Она стиснула кулаки и пахнуло такой ненавистью, что воздух в комнатушке раскалился.
— Я им всем покажу… я их всех… думают, они лучше меня? Я сделаю так, что они увидят, до чего уродливы… а заодно…
Смех. И тени мечутся. Их становится все больше. Она приносит их, пряча в камне и крови, которую льет на алтарь щедро. Она забирает камень, но не находит клинка и злится, злится…
Похоже, моя бабуля догадывалась, что у Летиции не все ладно с головой, иначе зачем она спрятала клинок у своей заклятой подруженьки?
— Легко, — в голосе Летиции почти удивление. — Они дерьмо, а притворялись… а на самом деле… знаешь, я даже удивилась, что заставить убить кого-то настолько… легко… они сами готовы, надо лишь помочь… позволить решиться… ты видела, что они придумали? Это отвратительно, но… они все наши теперь. Знаешь?
Она садится перед статуей и смотрит, смотрит на нее…
— Я принесу в жертву их всех… понемногу, потихоньку… только надо подождать, да? Я принесу, а потом стану тобой.
Богиней?
Или…
Женщина закрывает глаза. Она просто сидит, покачиваясь.
— Ты вернешься в мир, и мы всем… всем-всем покажем… что значит благословенная кровь.
Она режет запястье и слизывает красные капли.
А я думаю, что мне, пожалуй, повезло.
Я всего-навсего умерла. Сойти с ума было бы куда более огорчительно. И с этой мыслью меня отпускают. Я…

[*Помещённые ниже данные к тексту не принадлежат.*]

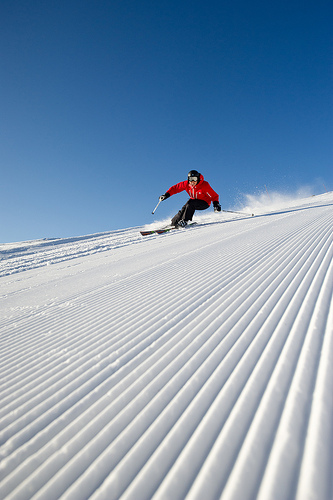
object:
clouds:
[244, 74, 293, 118]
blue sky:
[0, 0, 332, 246]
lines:
[2, 248, 318, 500]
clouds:
[147, 125, 256, 153]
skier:
[159, 170, 222, 228]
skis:
[140, 222, 198, 236]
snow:
[141, 316, 332, 498]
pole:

Я возвращаюсь. Храм. И богиня, застывшая куском золота. Пусть даже весьма высокохудожественным куском, но ныне мертвым. Она сделала то, что должно. И забрала тьму.
А люди… люди остались.
Моя сестра сидела на полу, вцепившись в волосы, и выла. Ровный мерный вой ее, на одной ноте, одной силы, наполнял каменную пустоту храма, и стены дрожали, не способные выдержать его. Медленно поднимался с пола Вильгельм, глотая кровавую слюну. И рука, протянутая Диттером, была как нельзя кстати. Выглядели оба… да мерзко выглядели.
Покрытые мелкими порезами, с содранной порою кожей, они больше походили на оживших мертвецов, нежели на людей.

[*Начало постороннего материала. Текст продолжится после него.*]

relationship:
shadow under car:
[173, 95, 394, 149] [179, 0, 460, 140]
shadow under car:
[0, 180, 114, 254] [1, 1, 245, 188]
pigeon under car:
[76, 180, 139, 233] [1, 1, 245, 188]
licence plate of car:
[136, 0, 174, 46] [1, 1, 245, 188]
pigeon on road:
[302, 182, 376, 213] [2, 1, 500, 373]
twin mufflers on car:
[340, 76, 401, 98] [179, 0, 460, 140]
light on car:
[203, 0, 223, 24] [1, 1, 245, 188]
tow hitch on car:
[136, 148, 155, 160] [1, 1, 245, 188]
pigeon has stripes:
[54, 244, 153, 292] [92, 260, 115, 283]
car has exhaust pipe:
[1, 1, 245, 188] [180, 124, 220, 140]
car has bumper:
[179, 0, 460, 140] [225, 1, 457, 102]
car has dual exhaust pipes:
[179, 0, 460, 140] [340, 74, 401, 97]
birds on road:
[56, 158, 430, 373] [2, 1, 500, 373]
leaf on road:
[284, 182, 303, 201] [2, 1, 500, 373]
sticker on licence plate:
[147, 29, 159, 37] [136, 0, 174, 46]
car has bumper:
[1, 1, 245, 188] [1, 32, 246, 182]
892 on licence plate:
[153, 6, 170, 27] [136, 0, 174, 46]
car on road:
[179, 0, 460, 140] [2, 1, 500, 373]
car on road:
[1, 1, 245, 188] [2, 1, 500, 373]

— Вот же… задница, — Вильгельм попытался стереть кровь с лица, но та сочилась из сотни мелких ран. — Сдохну… считайте меня героем.
Монк выступил из стены. Он шел, неровно, спотыкаясь, будто был слеп. Он вытянул руки, и пальцы его корявые шевелились, пытаясь что-то нащупать в воздухе.

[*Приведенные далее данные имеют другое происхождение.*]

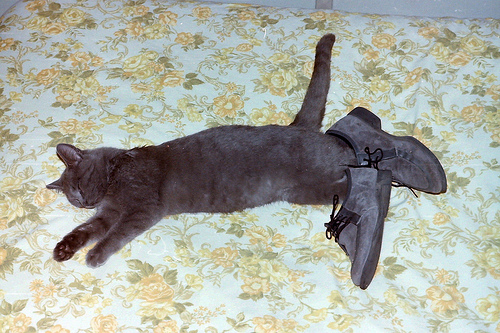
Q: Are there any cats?
A: Yes, there is a cat.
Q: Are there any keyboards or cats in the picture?
A: Yes, there is a cat.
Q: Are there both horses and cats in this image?
A: No, there is a cat but no horses.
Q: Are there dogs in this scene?
A: No, there are no dogs.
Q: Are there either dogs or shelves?
A: No, there are no dogs or shelves.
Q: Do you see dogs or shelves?
A: No, there are no dogs or shelves.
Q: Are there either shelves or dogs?
A: No, there are no dogs or shelves.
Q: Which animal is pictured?
A: The animal is a cat.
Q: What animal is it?
A: The animal is a cat.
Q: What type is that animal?
A: This is a cat.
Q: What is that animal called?
A: This is a cat.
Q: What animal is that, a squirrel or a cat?
A: This is a cat.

Он дошел до Летиции. И остановился. Он положил руку на голову ее, и лишь тогда это недоразумение заткнулось. А Монк выдохнул.
Кто придумал, что свет милосерден? Он никогда не видел яркого полуденного солнца, отраженного сотней зеркал, способного испепелить своим жаром любого…
— Силой, — Монк захлебывался кровью, и черная, та стекала по подбородку, — данной мне… я приговариваю… душу твою… к сожжению…
Летиция вспыхнула. И стала пеплом.
Не душа, хотя, верю, что и душа тоже, но тело, которое вот еще жило и дышало, а потом…
Потом жирные белые хлопья поднялись в воздух, закружились. Рот же мой наполнился вязкой слюною. И кажется, меня подташнивало. От страха.
А Монк, вытерев руки о грязную одежду, тихо осел на пол.
— Вот же… з-зараза, — Вильгельм безо всякого почтения пнул жреца. — Тащи его теперь… так что… получается…
Все?
Я повернулась к Диттеру. И спросила:
— Ты мне веришь?
А он кивнул. И усмехнулся. И сказал:
— Мне следовало раньше жениться… было бы больше времени.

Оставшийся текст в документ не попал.